YOUR GOAL
Please copy each line below that contains the word "Ovary".

Start of DATA EXCERPTS

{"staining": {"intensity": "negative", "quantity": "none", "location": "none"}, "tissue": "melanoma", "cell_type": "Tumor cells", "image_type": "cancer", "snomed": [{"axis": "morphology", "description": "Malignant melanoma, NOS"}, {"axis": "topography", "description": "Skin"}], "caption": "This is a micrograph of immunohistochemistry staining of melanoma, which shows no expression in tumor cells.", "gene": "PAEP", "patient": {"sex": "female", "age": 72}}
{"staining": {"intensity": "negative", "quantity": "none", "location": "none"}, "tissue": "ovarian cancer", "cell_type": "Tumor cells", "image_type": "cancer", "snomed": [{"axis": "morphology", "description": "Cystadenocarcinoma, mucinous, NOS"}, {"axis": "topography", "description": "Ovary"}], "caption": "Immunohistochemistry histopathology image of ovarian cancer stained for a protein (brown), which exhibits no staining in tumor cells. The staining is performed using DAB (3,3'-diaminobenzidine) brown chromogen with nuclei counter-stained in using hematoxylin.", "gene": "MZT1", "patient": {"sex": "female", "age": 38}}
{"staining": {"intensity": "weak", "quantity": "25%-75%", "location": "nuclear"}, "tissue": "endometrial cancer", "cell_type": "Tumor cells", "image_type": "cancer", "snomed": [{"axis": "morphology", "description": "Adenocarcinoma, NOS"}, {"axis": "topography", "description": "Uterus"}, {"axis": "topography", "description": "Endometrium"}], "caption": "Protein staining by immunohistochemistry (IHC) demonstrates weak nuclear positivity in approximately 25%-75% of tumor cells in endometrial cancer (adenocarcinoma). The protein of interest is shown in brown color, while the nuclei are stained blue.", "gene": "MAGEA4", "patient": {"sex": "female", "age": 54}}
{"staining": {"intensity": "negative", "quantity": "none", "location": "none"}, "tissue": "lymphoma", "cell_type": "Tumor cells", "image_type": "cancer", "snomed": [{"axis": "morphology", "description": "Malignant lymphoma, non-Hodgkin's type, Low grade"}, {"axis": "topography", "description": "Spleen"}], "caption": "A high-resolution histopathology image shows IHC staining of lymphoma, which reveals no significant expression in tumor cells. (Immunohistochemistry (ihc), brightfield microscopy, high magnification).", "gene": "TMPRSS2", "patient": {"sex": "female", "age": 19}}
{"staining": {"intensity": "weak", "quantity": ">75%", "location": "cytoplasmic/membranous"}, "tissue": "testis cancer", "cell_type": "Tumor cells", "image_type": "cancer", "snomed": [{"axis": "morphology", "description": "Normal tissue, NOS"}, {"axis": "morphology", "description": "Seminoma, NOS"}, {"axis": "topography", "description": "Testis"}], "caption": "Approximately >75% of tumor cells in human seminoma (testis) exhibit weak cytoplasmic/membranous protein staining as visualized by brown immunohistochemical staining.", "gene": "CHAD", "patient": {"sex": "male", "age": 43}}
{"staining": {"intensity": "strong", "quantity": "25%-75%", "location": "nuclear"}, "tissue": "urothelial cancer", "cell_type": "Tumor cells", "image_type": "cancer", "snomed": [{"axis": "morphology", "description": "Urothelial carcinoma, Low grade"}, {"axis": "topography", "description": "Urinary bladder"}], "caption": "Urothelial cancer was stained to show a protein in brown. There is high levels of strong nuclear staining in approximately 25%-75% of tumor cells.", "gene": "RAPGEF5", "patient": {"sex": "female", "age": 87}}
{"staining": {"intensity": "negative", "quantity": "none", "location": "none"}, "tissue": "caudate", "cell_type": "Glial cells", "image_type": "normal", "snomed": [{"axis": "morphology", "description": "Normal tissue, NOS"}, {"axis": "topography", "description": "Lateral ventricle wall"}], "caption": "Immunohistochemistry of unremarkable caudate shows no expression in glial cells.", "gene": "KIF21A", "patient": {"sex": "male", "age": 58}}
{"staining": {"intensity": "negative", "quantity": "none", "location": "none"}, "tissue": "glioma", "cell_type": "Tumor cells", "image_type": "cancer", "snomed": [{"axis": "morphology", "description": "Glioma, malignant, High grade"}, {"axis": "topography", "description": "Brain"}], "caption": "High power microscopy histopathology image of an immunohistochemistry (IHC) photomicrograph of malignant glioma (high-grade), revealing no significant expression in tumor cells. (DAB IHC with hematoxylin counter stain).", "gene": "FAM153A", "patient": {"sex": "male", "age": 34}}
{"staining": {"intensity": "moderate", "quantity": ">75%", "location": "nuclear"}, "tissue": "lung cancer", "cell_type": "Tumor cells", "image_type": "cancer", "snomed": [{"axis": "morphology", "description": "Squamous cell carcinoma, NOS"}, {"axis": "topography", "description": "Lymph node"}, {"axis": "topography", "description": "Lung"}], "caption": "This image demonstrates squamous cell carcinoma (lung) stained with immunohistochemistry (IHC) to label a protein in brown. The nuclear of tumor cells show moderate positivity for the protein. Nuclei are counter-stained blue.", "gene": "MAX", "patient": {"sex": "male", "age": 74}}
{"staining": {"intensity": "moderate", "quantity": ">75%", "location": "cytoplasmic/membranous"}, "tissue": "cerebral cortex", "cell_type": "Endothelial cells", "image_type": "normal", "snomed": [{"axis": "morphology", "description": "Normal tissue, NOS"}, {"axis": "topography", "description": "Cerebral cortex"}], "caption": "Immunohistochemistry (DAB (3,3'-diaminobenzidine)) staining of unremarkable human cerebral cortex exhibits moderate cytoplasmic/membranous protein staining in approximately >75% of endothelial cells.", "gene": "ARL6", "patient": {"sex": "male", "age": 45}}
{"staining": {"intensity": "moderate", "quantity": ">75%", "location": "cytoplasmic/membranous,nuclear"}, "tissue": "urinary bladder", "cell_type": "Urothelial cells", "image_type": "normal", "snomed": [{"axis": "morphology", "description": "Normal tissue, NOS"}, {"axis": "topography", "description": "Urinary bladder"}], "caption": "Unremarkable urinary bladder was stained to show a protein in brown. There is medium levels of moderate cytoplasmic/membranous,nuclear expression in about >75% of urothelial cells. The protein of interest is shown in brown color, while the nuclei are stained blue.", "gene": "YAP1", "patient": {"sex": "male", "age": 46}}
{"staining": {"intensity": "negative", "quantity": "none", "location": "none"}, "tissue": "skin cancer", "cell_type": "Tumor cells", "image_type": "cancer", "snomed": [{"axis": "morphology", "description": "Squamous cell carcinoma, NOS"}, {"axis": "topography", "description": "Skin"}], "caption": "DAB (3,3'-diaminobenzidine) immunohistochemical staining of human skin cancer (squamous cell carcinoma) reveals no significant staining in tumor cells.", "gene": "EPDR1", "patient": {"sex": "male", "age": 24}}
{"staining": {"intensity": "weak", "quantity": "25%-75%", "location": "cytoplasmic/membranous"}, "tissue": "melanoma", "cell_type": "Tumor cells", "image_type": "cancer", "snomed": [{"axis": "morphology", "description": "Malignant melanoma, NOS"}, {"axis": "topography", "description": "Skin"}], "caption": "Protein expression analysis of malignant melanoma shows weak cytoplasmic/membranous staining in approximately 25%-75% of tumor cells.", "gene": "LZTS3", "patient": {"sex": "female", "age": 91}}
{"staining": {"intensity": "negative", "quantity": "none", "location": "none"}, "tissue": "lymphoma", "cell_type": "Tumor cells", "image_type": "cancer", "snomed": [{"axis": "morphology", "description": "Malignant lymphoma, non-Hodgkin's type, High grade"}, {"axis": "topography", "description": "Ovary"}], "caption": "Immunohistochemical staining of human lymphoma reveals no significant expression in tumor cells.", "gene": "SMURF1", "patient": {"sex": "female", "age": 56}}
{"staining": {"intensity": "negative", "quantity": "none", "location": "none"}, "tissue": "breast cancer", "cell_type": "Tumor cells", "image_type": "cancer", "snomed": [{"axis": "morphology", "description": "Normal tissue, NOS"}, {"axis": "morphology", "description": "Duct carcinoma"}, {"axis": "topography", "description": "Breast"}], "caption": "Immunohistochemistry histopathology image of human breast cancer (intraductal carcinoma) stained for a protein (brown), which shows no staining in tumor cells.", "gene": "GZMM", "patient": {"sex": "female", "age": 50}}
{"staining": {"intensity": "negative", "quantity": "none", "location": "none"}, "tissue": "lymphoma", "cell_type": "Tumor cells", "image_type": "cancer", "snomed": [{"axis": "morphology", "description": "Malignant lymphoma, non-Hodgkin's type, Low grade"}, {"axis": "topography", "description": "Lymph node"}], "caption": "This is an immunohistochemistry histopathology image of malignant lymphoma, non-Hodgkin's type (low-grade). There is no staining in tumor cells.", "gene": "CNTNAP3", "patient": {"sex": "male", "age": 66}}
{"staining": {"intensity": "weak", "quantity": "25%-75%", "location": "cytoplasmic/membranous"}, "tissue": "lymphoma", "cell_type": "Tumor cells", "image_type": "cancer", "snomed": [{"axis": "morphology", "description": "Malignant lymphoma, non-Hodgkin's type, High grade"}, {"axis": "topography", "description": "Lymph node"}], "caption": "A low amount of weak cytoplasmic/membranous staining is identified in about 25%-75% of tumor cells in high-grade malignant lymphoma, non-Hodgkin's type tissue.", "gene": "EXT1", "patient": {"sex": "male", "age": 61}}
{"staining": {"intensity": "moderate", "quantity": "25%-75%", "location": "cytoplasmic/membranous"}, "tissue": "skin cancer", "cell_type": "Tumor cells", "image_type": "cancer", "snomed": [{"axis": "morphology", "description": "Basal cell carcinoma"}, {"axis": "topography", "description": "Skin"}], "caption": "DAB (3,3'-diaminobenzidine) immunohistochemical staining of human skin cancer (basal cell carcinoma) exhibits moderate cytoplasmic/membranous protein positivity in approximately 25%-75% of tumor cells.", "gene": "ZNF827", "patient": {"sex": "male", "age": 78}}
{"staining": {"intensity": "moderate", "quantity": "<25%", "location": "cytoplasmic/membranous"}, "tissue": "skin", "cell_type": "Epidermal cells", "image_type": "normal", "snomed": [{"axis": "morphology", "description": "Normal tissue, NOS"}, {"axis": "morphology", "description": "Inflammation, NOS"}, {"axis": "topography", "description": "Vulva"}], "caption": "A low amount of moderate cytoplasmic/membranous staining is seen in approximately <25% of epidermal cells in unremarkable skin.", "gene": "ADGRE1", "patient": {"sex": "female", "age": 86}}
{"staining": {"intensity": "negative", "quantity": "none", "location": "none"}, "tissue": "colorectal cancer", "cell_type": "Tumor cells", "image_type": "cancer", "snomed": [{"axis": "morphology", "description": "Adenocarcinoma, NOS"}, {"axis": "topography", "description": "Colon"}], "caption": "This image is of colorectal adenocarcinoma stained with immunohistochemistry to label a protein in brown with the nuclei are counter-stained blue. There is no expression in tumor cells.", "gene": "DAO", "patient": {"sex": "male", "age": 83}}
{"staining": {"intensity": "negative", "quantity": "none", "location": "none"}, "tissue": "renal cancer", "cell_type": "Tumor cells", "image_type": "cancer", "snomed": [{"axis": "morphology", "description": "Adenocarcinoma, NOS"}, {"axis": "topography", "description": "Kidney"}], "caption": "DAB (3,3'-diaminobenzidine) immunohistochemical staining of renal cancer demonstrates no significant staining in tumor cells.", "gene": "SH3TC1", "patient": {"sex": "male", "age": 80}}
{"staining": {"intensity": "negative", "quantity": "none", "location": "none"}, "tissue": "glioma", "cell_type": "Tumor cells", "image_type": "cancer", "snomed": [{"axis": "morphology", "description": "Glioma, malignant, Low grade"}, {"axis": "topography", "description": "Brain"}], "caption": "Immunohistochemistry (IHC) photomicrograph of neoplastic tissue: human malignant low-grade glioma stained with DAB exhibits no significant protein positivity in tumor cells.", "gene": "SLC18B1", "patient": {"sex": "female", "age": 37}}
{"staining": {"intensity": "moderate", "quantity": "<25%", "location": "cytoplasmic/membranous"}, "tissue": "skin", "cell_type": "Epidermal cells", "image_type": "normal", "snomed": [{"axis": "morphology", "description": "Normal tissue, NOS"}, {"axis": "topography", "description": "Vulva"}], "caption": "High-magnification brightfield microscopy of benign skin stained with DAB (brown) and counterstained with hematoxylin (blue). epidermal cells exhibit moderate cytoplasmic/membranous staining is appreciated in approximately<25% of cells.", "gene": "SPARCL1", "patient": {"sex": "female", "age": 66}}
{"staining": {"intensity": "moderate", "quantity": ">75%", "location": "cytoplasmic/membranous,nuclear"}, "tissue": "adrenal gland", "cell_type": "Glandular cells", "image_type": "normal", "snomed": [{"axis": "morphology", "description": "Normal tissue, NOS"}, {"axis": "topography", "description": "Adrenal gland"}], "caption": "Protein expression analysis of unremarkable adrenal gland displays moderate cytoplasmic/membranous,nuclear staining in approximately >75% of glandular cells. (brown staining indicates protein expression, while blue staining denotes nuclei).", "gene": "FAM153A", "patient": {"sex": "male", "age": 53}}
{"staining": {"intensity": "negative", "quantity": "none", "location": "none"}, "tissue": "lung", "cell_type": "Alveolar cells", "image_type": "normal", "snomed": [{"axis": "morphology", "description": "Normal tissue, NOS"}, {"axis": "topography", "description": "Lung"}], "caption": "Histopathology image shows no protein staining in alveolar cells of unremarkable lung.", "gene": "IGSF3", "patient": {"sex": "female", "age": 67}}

End of DATA EXCERPTS

SOLUTION FOR THIS EXERCISE
{"staining": {"intensity": "negative", "quantity": "none", "location": "none"}, "tissue": "ovarian cancer", "cell_type": "Tumor cells", "image_type": "cancer", "snomed": [{"axis": "morphology", "description": "Cystadenocarcinoma, mucinous, NOS"}, {"axis": "topography", "description": "Ovary"}], "caption": "Immunohistochemistry histopathology image of ovarian cancer stained for a protein (brown), which exhibits no staining in tumor cells. The staining is performed using DAB (3,3'-diaminobenzidine) brown chromogen with nuclei counter-stained in using hematoxylin.", "gene": "MZT1", "patient": {"sex": "female", "age": 38}}
{"staining": {"intensity": "negative", "quantity": "none", "location": "none"}, "tissue": "lymphoma", "cell_type": "Tumor cells", "image_type": "cancer", "snomed": [{"axis": "morphology", "description": "Malignant lymphoma, non-Hodgkin's type, High grade"}, {"axis": "topography", "description": "Ovary"}], "caption": "Immunohistochemical staining of human lymphoma reveals no significant expression in tumor cells.", "gene": "SMURF1", "patient": {"sex": "female", "age": 56}}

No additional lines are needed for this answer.